RISMEDIA, Jan. 9, 2008-While many may think that the word “subprime” is a commonly used word exclusively in the real estate industry and for those looking to buy, the Dialect Society recently proved otherwise, voting “subprime” as the Word of the Year.
The Society defines “subprime” as a risky or less than ideal loan, mortgage, or investment, and as this word makes its debut as Word of the Year, “subprime was also winner of a brand-new 2007 category for real estate words, a category which reflects the preoccupation of the press and public for the past year with a deepening mortgage crisis.
“When you have investment companies losing billions of dollars over something like bundled subprime loans, then you have to consider whether it’s important,” Professor Wayne Glowka, Dean of Arts and Humanities of Reinhardt College, chair of the New Words Committee of the American Dialect Society said. “You probably also want to think about paying off that third mortgage.”
According to the Dialect Society, Word of the Year is interpreted in its broader sense as “vocabulary item”-not just words but phrases.
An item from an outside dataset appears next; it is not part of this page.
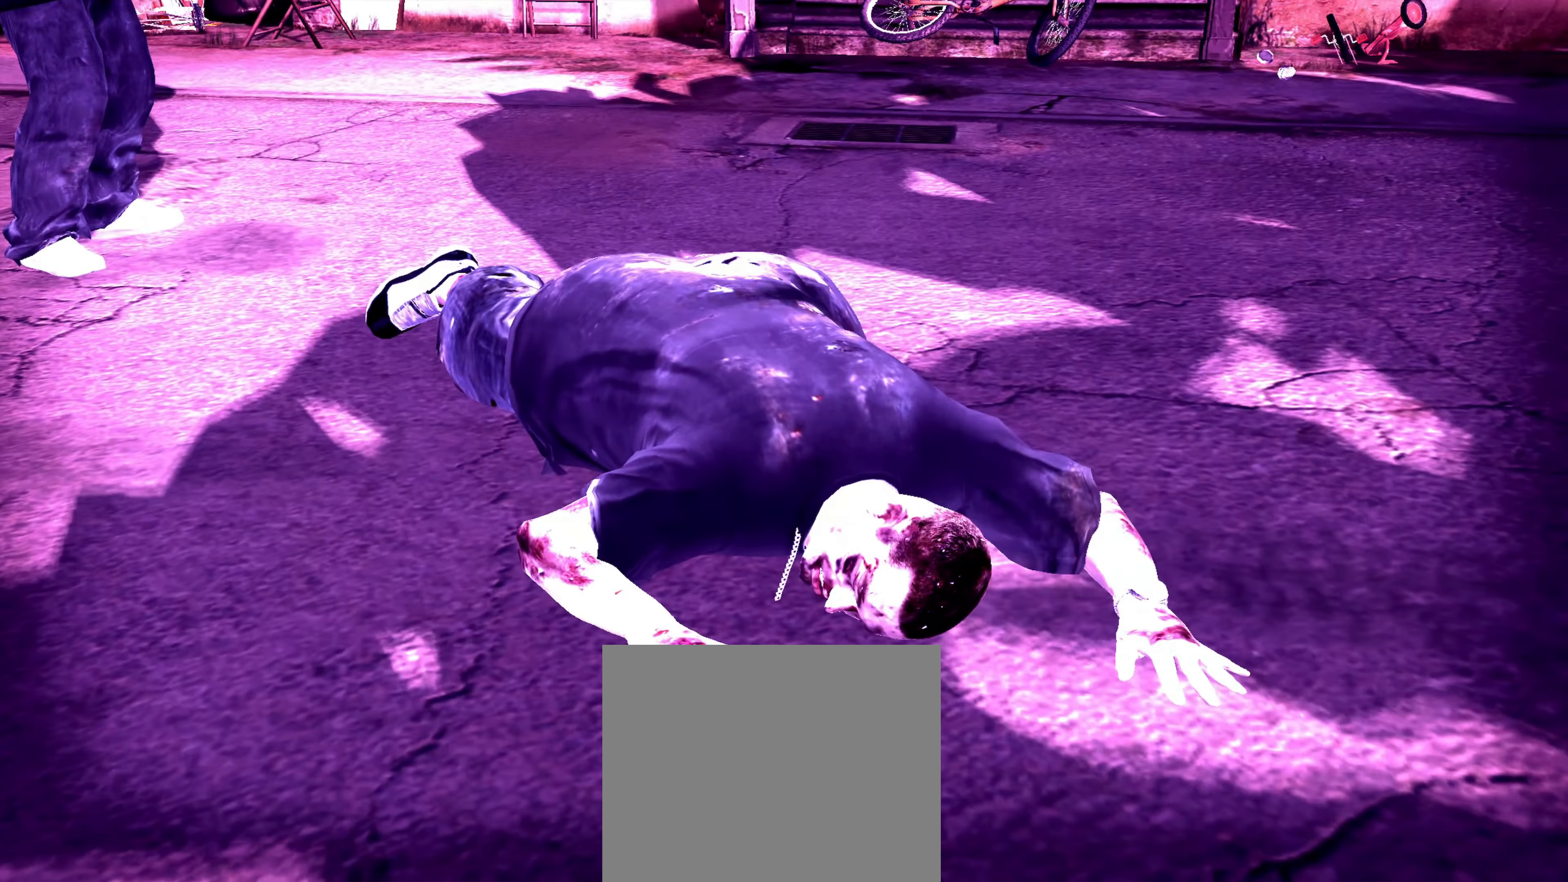
{"buttons": [], "left_stick": "center", "right_stick": "center", "events": []}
The words or phrases do not have to be brand-new, but they have to be newly prominent or notable in the past year, in the manner of Time magazine’s Person of the Year.
The Society claims that the vote is the longest-running such vote anywhere, the only one not tied to commercial interests, and the word-of-the-year event up to which all others lead. It is fully informed by the members’ expertise in the study of words, but it is far from a solemn occasion. Members in the 118-year-old organization include linguists, lexicographers, etymologists, grammarians, historians, researchers, writers, authors, editors, professors, university students, and independent scholars. In conducting the vote, they act in fun and do not pretend to be officially inducting American words into the English language. Instead they are highlighting that language change is normal, ongoing, and possibly entertaining.
The Dialect Society also released its runners up for Word of the Year. Among those include “green,” “surge,” “Facebook,” “Waterboarding,” and “Googlegänger.”
When it comes to top words in the Real Estate/Mortgage/Loans category, other key words found include:
- Liar’s loan/liar loan: Money borrowed from a financial institution under false pretenses, especially in the form of a “stated income” or “no-doc” loan which can permit a borrower to exaggerate income.
- NINJA No Income, No Job or Assets: A poorly documented loan made to a high-risk borrower.
- Scratch and dent loan: A loan or mortgage that has become a risky debt investment, especially one secured with minimal documentation or made by a borrower who has missed payments.